Miscellanées d’odeurs
« Une grosse truffe noire »
Truismes, le premier roman Marie Darrieussecq (1996), décrit un devenir-animal à la fois cauchemardesque et hilarant – d’autant plus quand on sait qu’elle est née à Bayonne –, fantastique et critique : la narratrice se transforme peu à peu en truie. Succès immédiat en France et dans le monde. Un talent confirmé depuis lors, à chaque nouveau livre. Extrait :
Je me suis approchée des arbres. C’était la première fois que je voyais des arbres aussi hauts, et qui sentaient si bon. Ils sentaient l’écorce, la sève sauvage ramassée à ras de tronc, ils sentaient toute la puissance endormie de l’hiver, Entre les grosses racines des arbres la terre était éclatée, meuble, comme si les racines la labouraient de l’intérieur en s’enfonçant profondément dedans. J’y ai fourré mon nez. Ça sentait bon la feuille morte de l’automne passé, ça cédait en toutes petites mottes friables parfumées à la mousse, au gland, au champignon. J’ai fouillé, j’ai creusé, cette odeur c’était comme si la planète entrait tout entière dans mon corps, ça faisait des saisons en moi, des envols d’oies sauvages, des perce-neige, des fruits, du vent du sud. Il y avait toutes les strates de toutes les saisons dans les couches d’humus, ça se précisait, ça remontait vers quelque chose. J’ai trouvé une grosse truffe noire et j’ai d’abord pensé à cette Saint-Sylvestre de l’an 2000 où j’en avais tant mangé parmi ces gens si turbulents, et puis ça s’est effacé, j’ai croqué dans la truffe, du nez le parfum m’est entré dans la gorge et ça a fait comme si je mangeais un morceau de la Terre.
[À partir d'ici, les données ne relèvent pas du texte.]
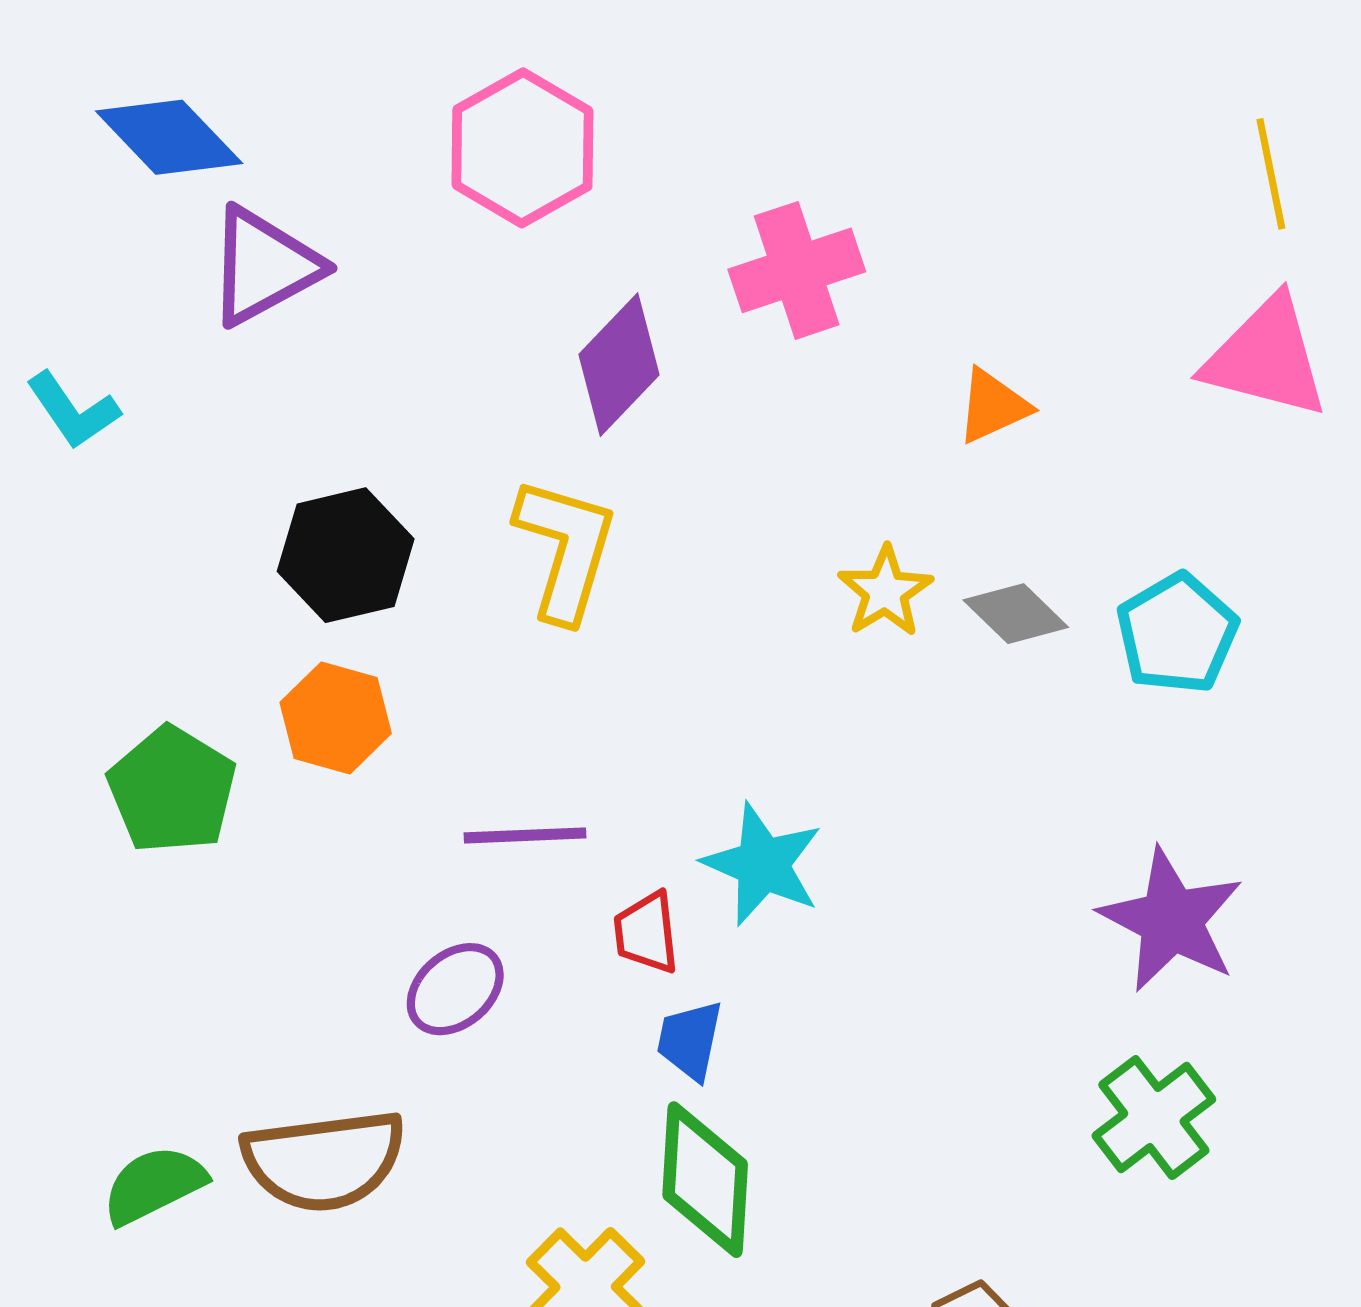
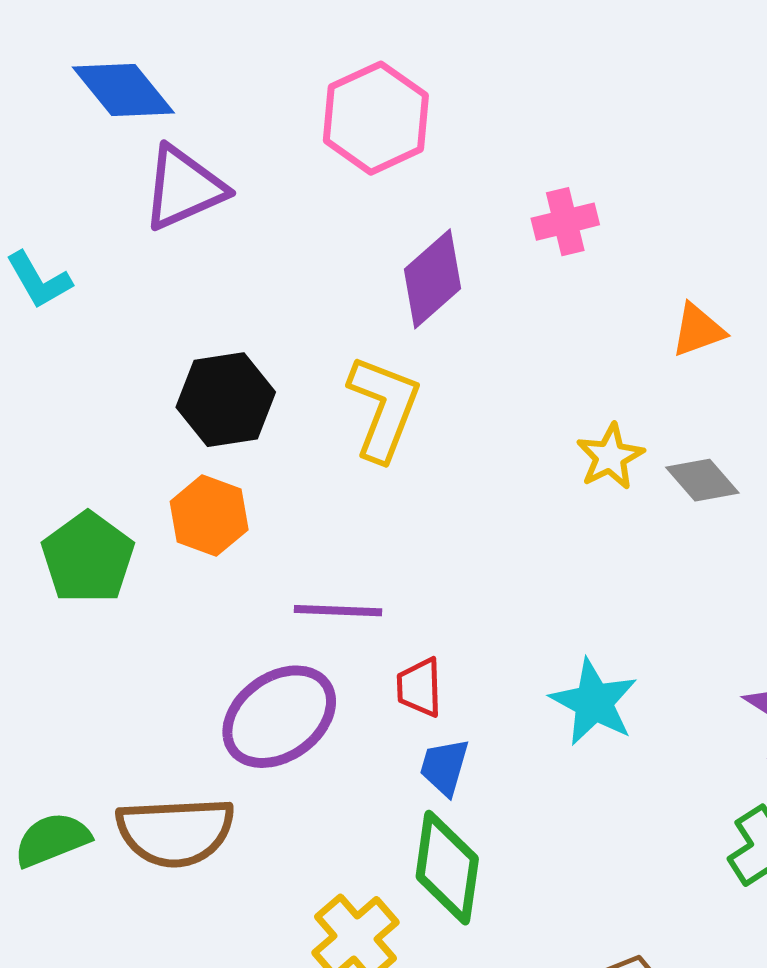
pink cross: (797, 270) -> (565, 222), size x0.7
cyan star: (763, 864) -> (594, 702), moved
purple ellipse: (455, 989) -> (279, 717), size x1.6

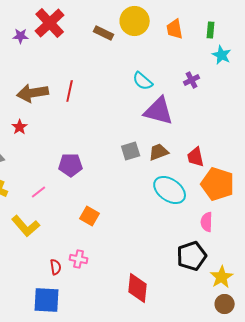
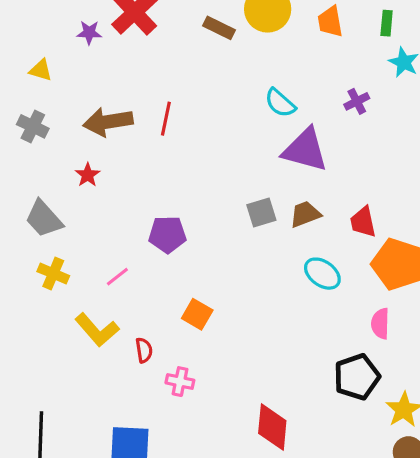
cyan ellipse: (170, 190) -> (322, 274), size x0.7
red semicircle: (56, 267) -> (144, 350), moved

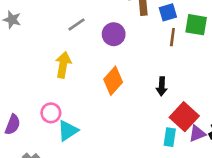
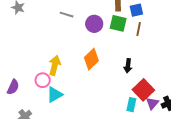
gray line: (76, 24) -> (67, 15), turned 48
green square: (196, 25) -> (118, 23), moved
yellow arrow: (63, 65) -> (55, 65), moved
purple triangle: (197, 134) -> (152, 103), turned -32

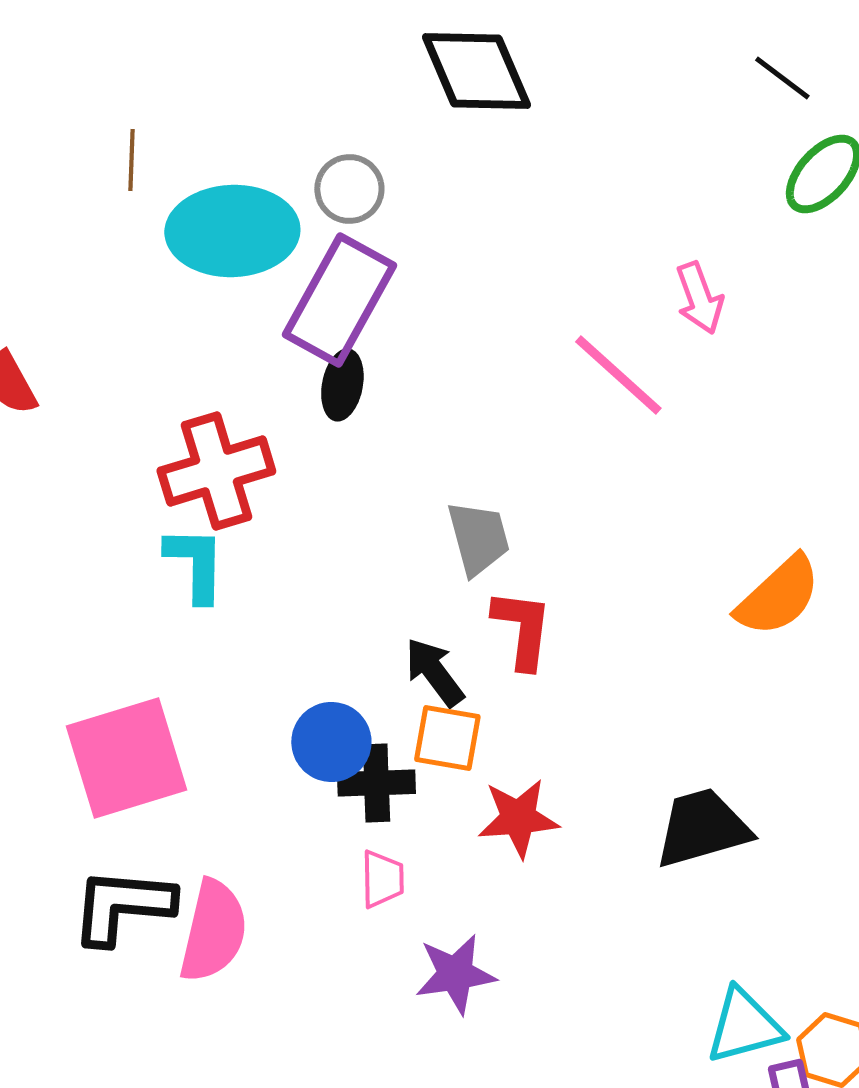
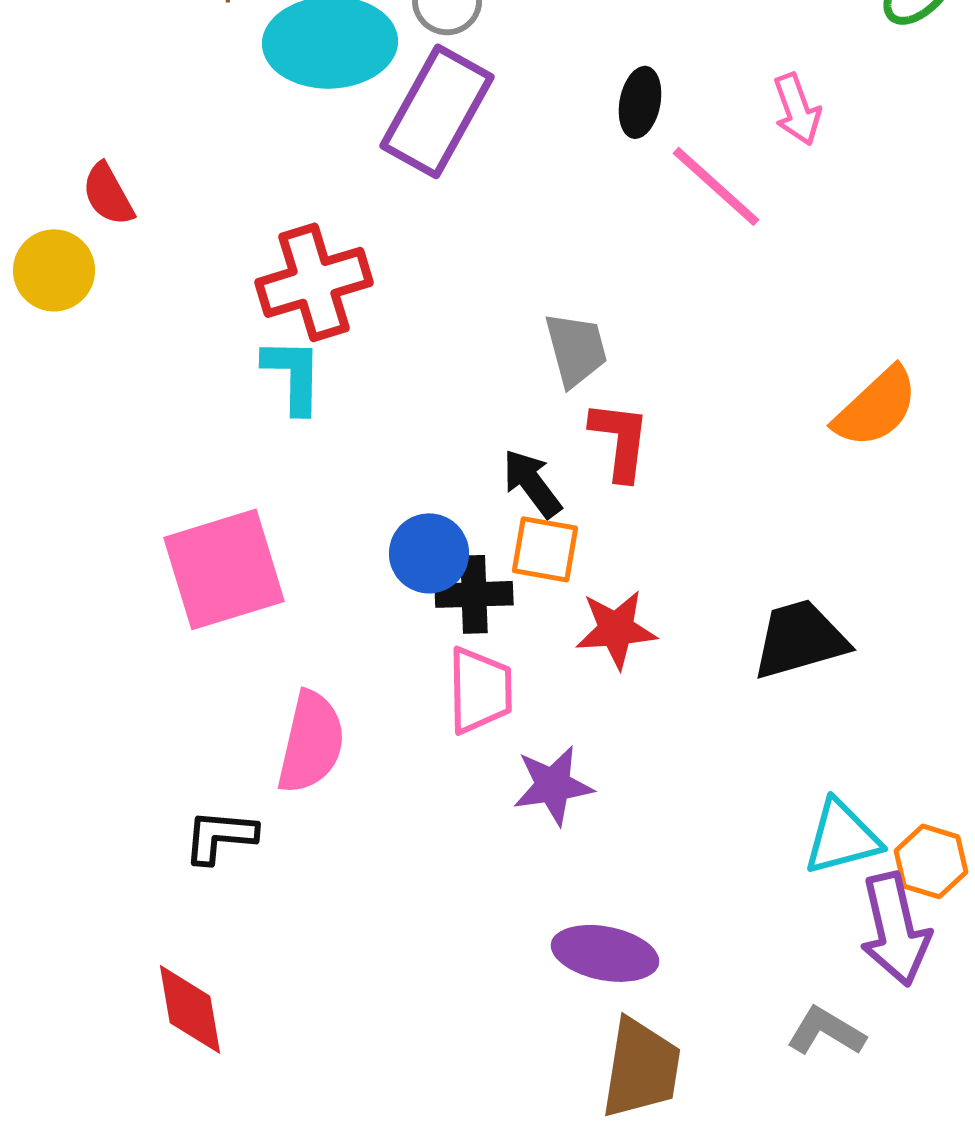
black ellipse: (342, 385) -> (640, 102), moved
pink trapezoid: (382, 879) -> (480, 690), size x1.5
black L-shape: (122, 906) -> (220, 836), moved, size x0.7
Tout l’hiver de la Terre a éclaté dans ma bouche, je ne me suis plus souvenue ni du millénaire à venir ni de tout ce que j’avais vécu, ça s’est roulé en boule en moi et j’ai tout oublié, pendant un moment indéfini j’ai perdu ma mémoire. J’ai mangé, j’ai mangé.
Les truffes avaient la saveur des mares quand elles gèlent, le goût des bourgeons recroquevillés qui attendent le retour du printemps, le goût des pousses bandées à craquer dans la terre froide, et la force patiente des futures moissons. Et dans mon ventre il y avait le poids de l’hiver, l’envie de trouver une bauge et de m’assoupir et d’attendre. J’ai creusé des quatre pattes, j’ai fait caca, je me suis roulée, ça a fait un beau trou oblong plein de vers réveillés et de vesses de loup en germe. La terre chauffée s’est mise à fumer autour de moi, je me suis allongée, j’ai posé mon museau sur mes pattes. Les mottes se sont éboulées sur mon dos et je suis restée là très longtemps. Le soleil de l’aube m’a caressé le groin. J’ai humé le passage de la Lune qui tombe de l’autre côté de la Terre, ça a fait du vent dans la nuit et comme une odeur de sable froid.
Truismes de Marie Darrieussecq, édition Folio, 1996, pp. 139–140.
Ces extraits littéraires sont proposés en supplément du numéro d’été de la revue (n° 129) qui évoque les odeurs, des neurosciences à l’histoire.